- Description of the task -
Locate the line containing "11: (326, 94)", then please write out that line and all the lines below it in the entries exactly.

=== Records for this exercise ===

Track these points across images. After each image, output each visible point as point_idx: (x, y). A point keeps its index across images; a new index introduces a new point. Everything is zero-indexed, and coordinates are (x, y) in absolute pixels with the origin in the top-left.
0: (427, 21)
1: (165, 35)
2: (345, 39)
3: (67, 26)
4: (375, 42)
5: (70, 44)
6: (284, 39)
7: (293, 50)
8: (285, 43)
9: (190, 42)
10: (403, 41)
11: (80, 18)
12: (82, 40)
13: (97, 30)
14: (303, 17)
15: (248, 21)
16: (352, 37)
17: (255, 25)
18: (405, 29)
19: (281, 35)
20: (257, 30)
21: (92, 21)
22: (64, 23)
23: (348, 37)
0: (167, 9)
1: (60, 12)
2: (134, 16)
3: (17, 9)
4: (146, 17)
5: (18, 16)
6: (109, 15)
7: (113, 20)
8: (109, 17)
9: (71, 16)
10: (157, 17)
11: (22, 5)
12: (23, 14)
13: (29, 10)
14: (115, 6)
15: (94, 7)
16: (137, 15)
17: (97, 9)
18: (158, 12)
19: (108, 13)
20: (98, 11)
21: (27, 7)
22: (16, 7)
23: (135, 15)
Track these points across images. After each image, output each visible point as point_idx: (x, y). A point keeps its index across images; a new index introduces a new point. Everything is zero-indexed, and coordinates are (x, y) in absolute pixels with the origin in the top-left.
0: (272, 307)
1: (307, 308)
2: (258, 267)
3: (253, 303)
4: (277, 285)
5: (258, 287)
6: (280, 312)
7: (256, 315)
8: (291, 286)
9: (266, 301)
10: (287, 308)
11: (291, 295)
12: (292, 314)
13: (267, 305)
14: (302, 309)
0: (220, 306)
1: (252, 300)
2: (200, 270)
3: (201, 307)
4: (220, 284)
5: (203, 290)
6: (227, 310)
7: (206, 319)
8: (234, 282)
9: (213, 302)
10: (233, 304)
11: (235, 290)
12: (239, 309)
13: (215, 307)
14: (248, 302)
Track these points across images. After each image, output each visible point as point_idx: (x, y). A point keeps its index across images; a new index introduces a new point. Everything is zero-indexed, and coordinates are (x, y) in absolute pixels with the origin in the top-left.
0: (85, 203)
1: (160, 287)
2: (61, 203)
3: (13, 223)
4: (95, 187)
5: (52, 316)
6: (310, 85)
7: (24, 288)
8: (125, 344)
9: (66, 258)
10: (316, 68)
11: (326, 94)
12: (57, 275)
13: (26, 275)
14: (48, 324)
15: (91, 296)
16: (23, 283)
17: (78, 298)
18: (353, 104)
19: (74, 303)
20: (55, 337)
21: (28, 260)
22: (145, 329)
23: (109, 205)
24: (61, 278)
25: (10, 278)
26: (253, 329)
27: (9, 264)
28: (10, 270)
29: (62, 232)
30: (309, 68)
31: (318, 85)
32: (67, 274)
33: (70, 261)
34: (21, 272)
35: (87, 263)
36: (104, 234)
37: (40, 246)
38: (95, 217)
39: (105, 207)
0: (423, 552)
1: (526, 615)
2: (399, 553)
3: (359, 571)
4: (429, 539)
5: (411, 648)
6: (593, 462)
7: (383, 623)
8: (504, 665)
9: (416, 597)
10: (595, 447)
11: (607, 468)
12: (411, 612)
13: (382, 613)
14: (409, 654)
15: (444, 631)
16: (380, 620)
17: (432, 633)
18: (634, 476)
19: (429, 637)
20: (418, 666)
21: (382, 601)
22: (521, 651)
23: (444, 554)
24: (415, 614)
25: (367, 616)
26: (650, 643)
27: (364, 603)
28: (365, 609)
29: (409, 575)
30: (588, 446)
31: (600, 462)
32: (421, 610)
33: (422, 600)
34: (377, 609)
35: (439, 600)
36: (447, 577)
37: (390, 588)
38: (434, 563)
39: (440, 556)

===

- Written solution -
11: (326, 94)
12: (57, 275)
13: (26, 275)
14: (48, 324)
15: (91, 296)
16: (23, 283)
17: (78, 298)
18: (353, 104)
19: (74, 303)
20: (55, 337)
21: (28, 260)
22: (145, 329)
23: (109, 205)
24: (61, 278)
25: (10, 278)
26: (253, 329)
27: (9, 264)
28: (10, 270)
29: (62, 232)
30: (309, 68)
31: (318, 85)
32: (67, 274)
33: (70, 261)
34: (21, 272)
35: (87, 263)
36: (104, 234)
37: (40, 246)
38: (95, 217)
39: (105, 207)
0: (423, 552)
1: (526, 615)
2: (399, 553)
3: (359, 571)
4: (429, 539)
5: (411, 648)
6: (593, 462)
7: (383, 623)
8: (504, 665)
9: (416, 597)
10: (595, 447)
11: (607, 468)
12: (411, 612)
13: (382, 613)
14: (409, 654)
15: (444, 631)
16: (380, 620)
17: (432, 633)
18: (634, 476)
19: (429, 637)
20: (418, 666)
21: (382, 601)
22: (521, 651)
23: (444, 554)
24: (415, 614)
25: (367, 616)
26: (650, 643)
27: (364, 603)
28: (365, 609)
29: (409, 575)
30: (588, 446)
31: (600, 462)
32: (421, 610)
33: (422, 600)
34: (377, 609)
35: (439, 600)
36: (447, 577)
37: (390, 588)
38: (434, 563)
39: (440, 556)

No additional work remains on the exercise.